At least with the Transformers movies, it took a solid three to four movies for Optimus Prime to go from “noble Superman-like hero of the Nintendo generation” to “sociopath mecha version of Chuck Norris” so Michael Bay could lay claim to something vaguely resembling character development. Jason Aaron has given his characters so much nuance and offered up such a wonderful blend of gravitas and lightheartedness, it’s an absolute mystery that Marvel Studios doesn’t seem to have even tried to incorporate some of the more colorful aspects of the mythology into the films so we can have a plot aside from “Thor saves Jane Foster from things while Loki outcharms the whole goddamned cast.” Alas, I guess we’re just stuck with Aaron’s superb series, The Mighty Thor.

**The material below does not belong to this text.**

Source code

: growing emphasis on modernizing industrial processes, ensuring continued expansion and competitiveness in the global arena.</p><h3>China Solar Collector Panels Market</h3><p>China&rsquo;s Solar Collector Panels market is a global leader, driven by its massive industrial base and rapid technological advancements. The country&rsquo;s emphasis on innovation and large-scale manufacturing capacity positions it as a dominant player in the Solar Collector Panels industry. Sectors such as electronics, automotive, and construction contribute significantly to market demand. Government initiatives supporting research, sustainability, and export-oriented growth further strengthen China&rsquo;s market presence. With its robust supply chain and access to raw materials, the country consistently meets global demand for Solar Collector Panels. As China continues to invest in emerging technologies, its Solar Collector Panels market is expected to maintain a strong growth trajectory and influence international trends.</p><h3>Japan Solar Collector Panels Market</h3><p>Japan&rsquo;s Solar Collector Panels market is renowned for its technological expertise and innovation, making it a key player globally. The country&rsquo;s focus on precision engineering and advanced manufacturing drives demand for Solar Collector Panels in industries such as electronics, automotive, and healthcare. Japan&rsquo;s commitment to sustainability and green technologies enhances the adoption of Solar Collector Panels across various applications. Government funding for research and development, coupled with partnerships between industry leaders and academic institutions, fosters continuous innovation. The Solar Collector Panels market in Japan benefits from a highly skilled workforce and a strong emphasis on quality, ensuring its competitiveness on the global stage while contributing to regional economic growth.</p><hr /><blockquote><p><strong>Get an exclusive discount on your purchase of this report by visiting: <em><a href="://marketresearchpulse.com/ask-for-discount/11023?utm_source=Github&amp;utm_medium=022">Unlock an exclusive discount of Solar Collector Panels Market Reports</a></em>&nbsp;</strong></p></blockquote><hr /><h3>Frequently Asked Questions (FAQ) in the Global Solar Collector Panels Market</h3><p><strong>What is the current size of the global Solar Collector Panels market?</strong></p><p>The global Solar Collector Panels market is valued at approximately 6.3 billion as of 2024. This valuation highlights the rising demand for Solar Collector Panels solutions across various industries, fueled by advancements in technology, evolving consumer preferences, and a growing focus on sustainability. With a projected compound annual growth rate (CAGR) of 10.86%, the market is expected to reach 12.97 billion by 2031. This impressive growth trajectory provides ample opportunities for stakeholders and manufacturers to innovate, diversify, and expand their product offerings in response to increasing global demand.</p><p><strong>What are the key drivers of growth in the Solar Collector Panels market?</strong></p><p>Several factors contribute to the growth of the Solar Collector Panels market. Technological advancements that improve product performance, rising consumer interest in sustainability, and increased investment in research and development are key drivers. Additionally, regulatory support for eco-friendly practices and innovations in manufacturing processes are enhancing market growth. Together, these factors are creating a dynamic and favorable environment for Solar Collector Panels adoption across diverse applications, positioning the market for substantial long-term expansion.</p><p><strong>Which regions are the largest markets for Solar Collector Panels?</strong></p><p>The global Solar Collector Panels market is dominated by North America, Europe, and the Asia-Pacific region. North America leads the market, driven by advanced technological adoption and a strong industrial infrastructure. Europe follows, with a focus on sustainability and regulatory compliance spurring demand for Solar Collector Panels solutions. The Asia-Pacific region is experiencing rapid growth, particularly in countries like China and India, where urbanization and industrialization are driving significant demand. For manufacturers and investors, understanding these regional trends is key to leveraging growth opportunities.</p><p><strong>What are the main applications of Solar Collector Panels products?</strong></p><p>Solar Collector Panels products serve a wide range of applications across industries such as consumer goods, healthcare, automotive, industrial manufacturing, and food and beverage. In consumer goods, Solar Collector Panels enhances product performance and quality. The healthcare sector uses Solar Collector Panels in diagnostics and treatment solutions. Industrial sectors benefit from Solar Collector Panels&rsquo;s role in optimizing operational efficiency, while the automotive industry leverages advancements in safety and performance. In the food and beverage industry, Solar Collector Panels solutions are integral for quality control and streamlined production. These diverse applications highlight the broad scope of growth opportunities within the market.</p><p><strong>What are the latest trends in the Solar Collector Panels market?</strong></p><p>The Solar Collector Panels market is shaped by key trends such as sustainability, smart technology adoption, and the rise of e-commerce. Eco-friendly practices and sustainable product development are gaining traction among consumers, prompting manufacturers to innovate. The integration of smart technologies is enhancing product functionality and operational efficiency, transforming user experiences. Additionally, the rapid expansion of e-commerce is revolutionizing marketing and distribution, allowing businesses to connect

Where Issue #7 sort of veered off the paved road and took a small, bizarrely drawn detour to do some setup for upcoming conflicts, Issue #8 drives us back onto the main road. We get a brief look into Jane’s daily beat as the Goddess of Thunder just before she receives an unpleasant visit from SHIELD. This issue was at its most effective when it conveys that, while being Thor is absolutely a responsibility that is not taken lightly, being a bulletproof hammer slinging hero/god is basically a Roman Holiday when you’re dying of cancer.
The return of Agent Roz Solomon is greatly appreciated here and her dynamic with Jane is totally satisfying if you’re a fan of either of these characters. Meanwhile, the infinitely entertaining minotaur robber baron, Dario Agger’s recent hostile acquisitions have raised the collective eyebrow of the Midgard’s criminal element. This storyline is essentially why I love Dario Agger. His zany, cartoonishly sinister antics here are what make him one of the most fun Thor villains in years, second to only Aaron’s Malekith. Once again, Russell Dauterman is the visual glue that makes this book work. One little quirk that stuck out to me this month was that Dauterman seems to make it a point to make Jane’s transformations into Thor stand out a little differently every time. It’s those little details that this book feel like an ongoing work of art akin to a mural that evolves and tells an epic story as it goes on.
Bottom Line: A fairly even paced script, some well placed cameos, a satisfying villain and some of the best visuals in the business all come together to keep this book one of the most consistently pieces of entertainment Marvel could dream up.